In the hands of a student who knows even a little Greek...
In the hands of a student who knows even a little Greek, the translation, backed by the commentary, may lead deep into the mind of Aristotle. But when the translation is used, as it doubtless will be, by readers who are quite without the clue provided by a knowledge of the general habits of the Greek language, there must arise a number of new difficulties or misconceptions.
To understand a great foreign book by means of a translation is possible enough where the two languages concerned operate with a common stock of ideas, and belong to the same period of civilization. But between ancient Greece and modern England there yawn immense gulfs of human history; the establishment and the partial failure of a common European religion, the barbarian invasions, the feudal system, the regrouping of modern Europe, the age of mechanical invention, and the industrial revolution.
In an average page of French or German philosophy nearly all the nouns can be translated directly into exact equivalents in English; but in Greek that is not so.
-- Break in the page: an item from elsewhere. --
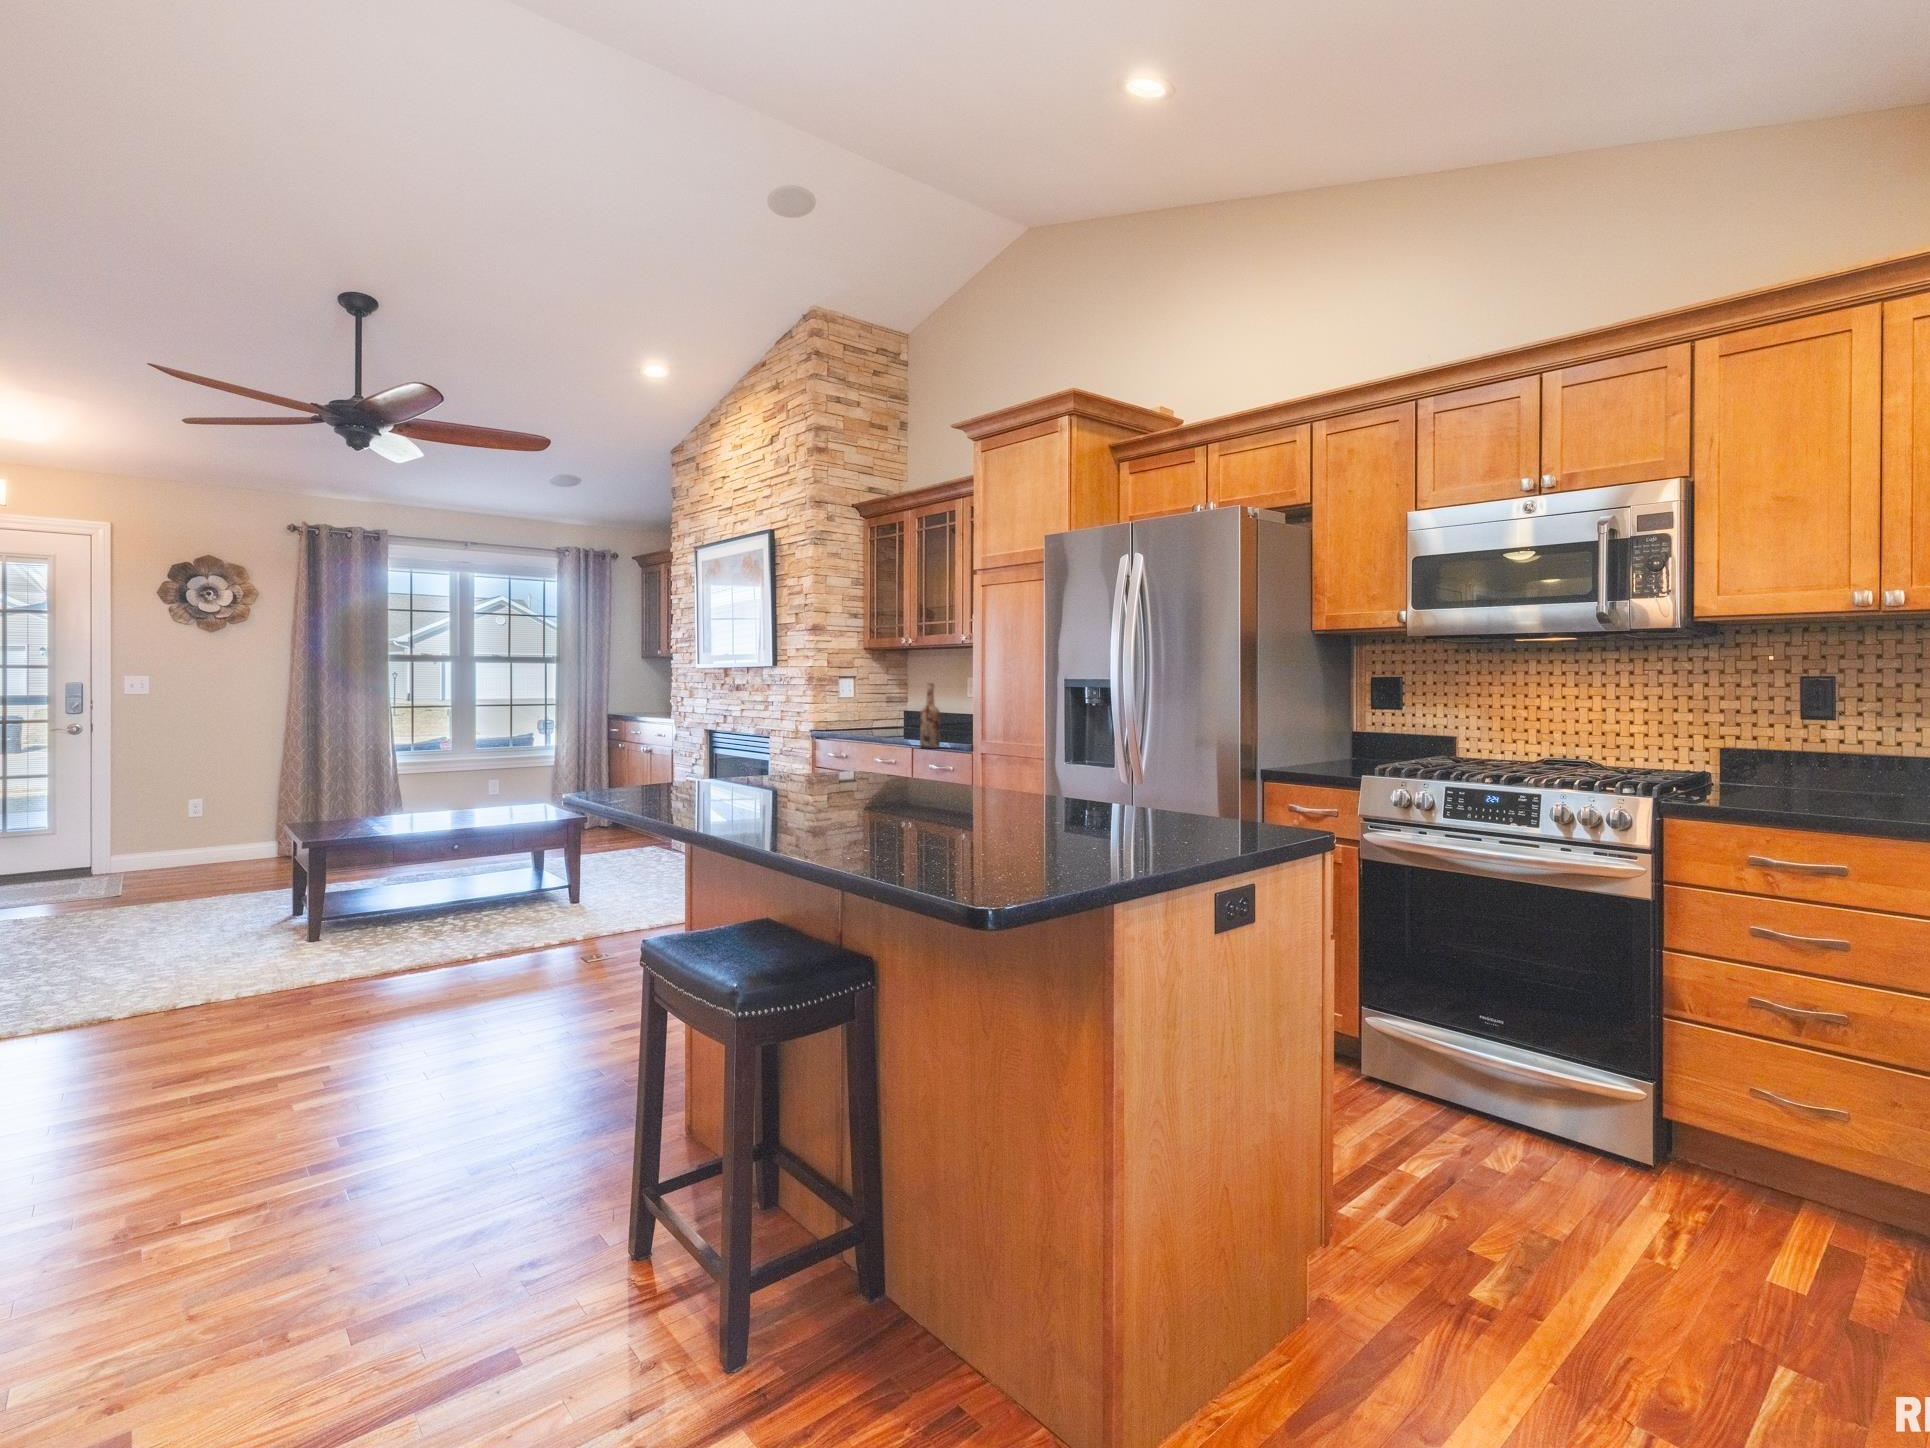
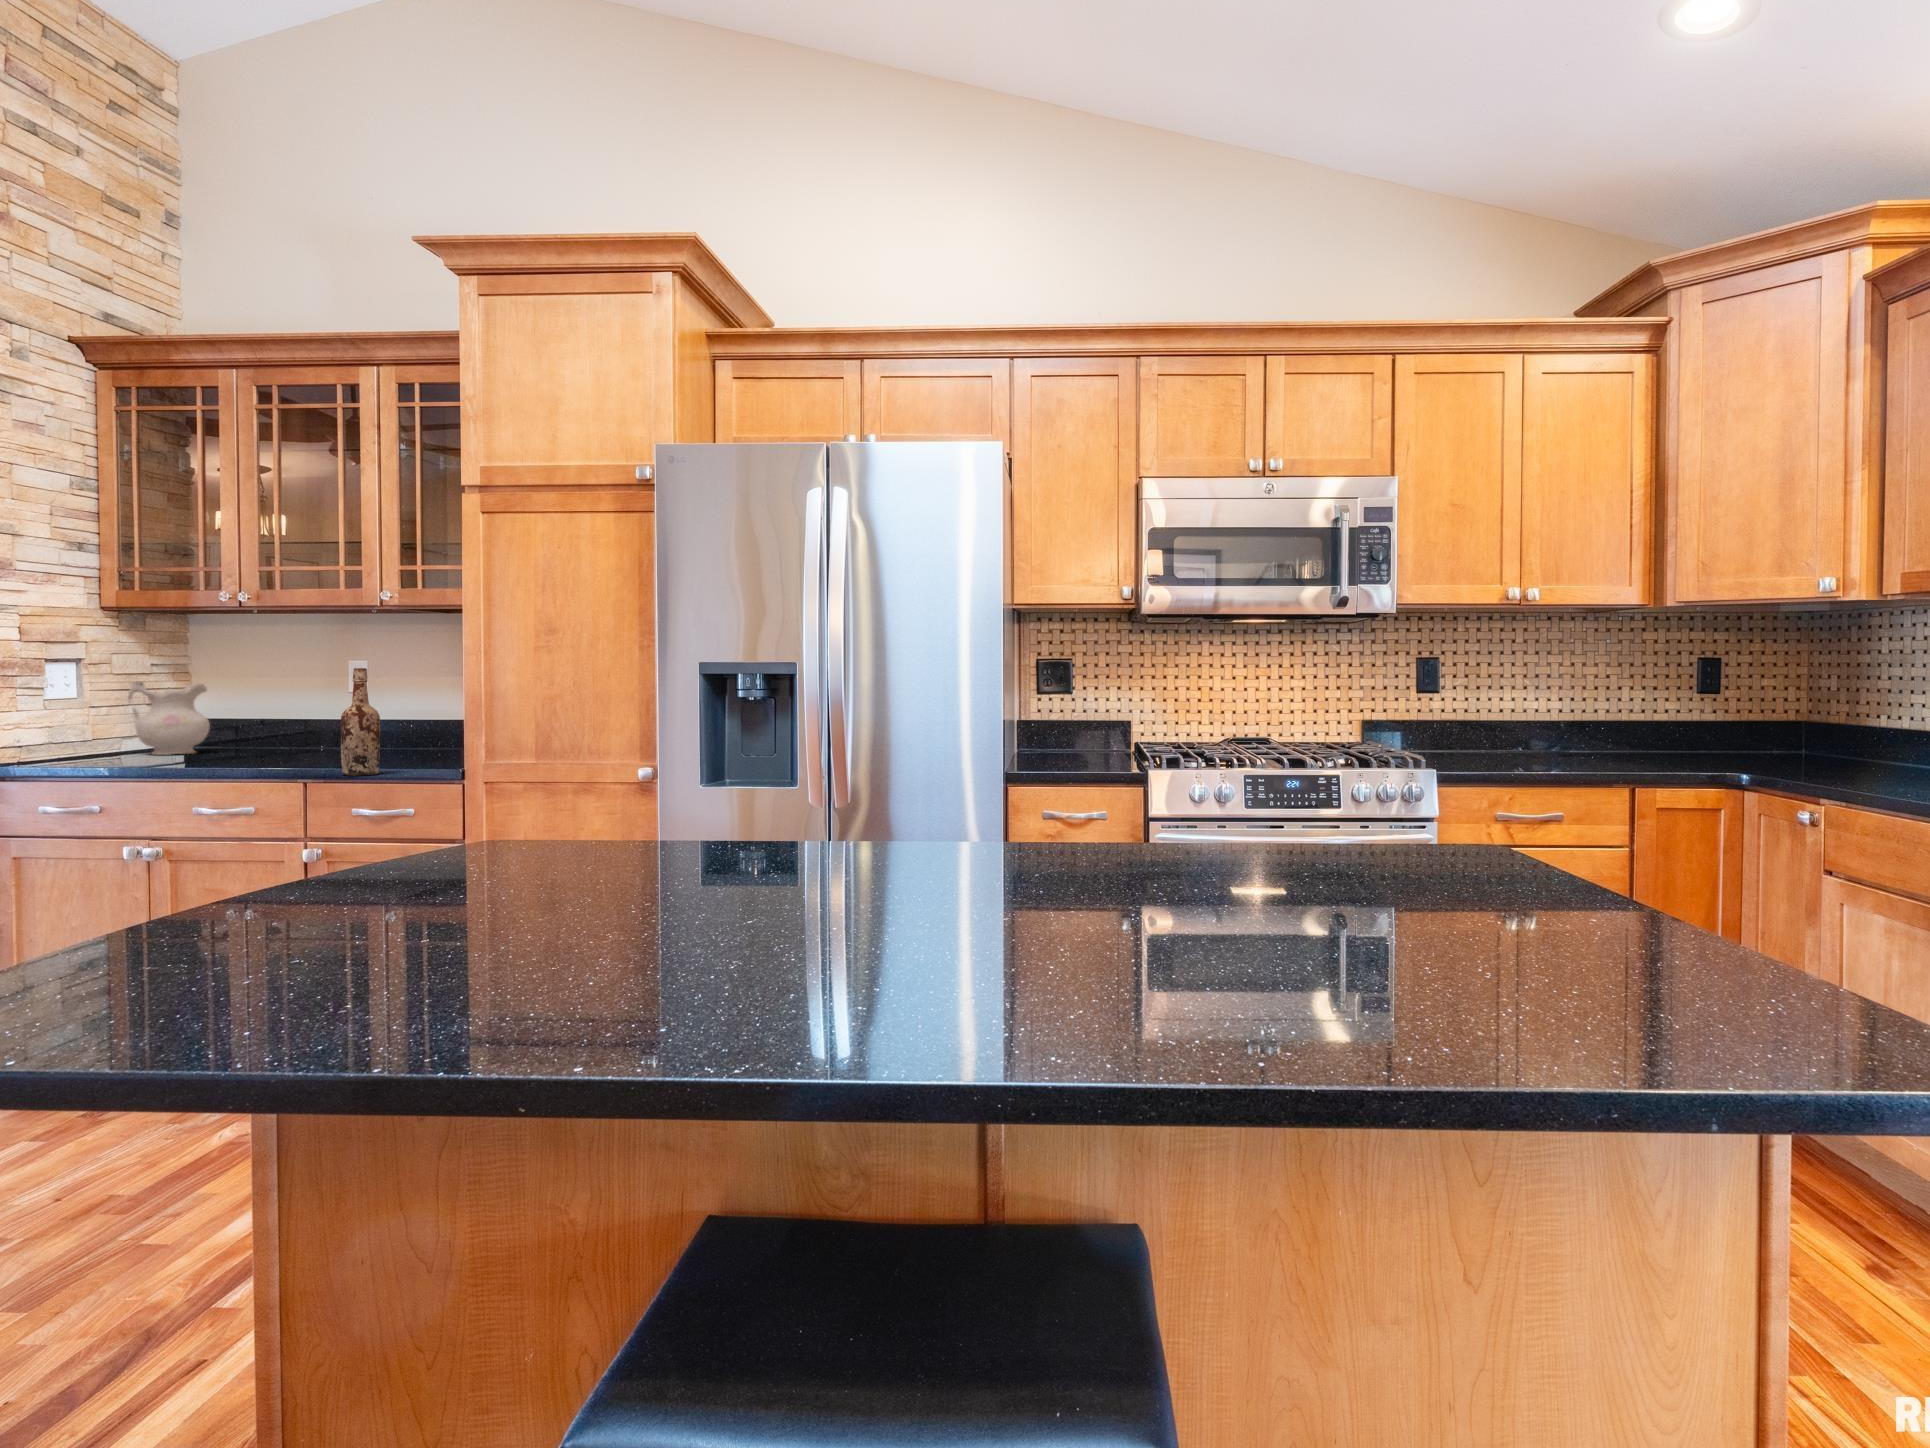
ceramic pitcher: none [877,692,915,736] -> present [128,682,210,755]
Scarcely one in ten of the nouns on the first few pages of the _Poetics_ has an exact English equivalent. Every proposition has to be reduced to its lowest terms of thought and then re-built. This is a difficulty which no translation can quite deal with; it must be left to a teacher who knows Greek.
And there is a kindred difficulty which flows from it. Where words can be translated into equivalent words, the style of an original can be closely followed; but no translation which aims at being written in normal English can reproduce the style of Aristotle. I have sometimes played with the idea that a ruthlessly literal translation, helped out by bold punctuation, might be the best.
For instance, premising that the words _poesis_, _poetes_ mean originally 'making' and 'maker', one might translate the first paragraph of the _Poetics_ thus:-- MAKING: kinds of making: function of each, and how the Myths ought to be put together if the Making is to go right. Number of parts: nature of parts: rest of same inquiry. Begin in order of nature from first principles.
Epos-making, tragedy-making (also comedy), dithyramb-making (and most fluting and harping), taken as a whole, are really not Makings but Imitations. They differ in three points; they imitate (a) different objects, (b) by different means, (c) differently (i.e. different manner). Some artists imitate (i.e. depict) by shapes and colours. (Obs.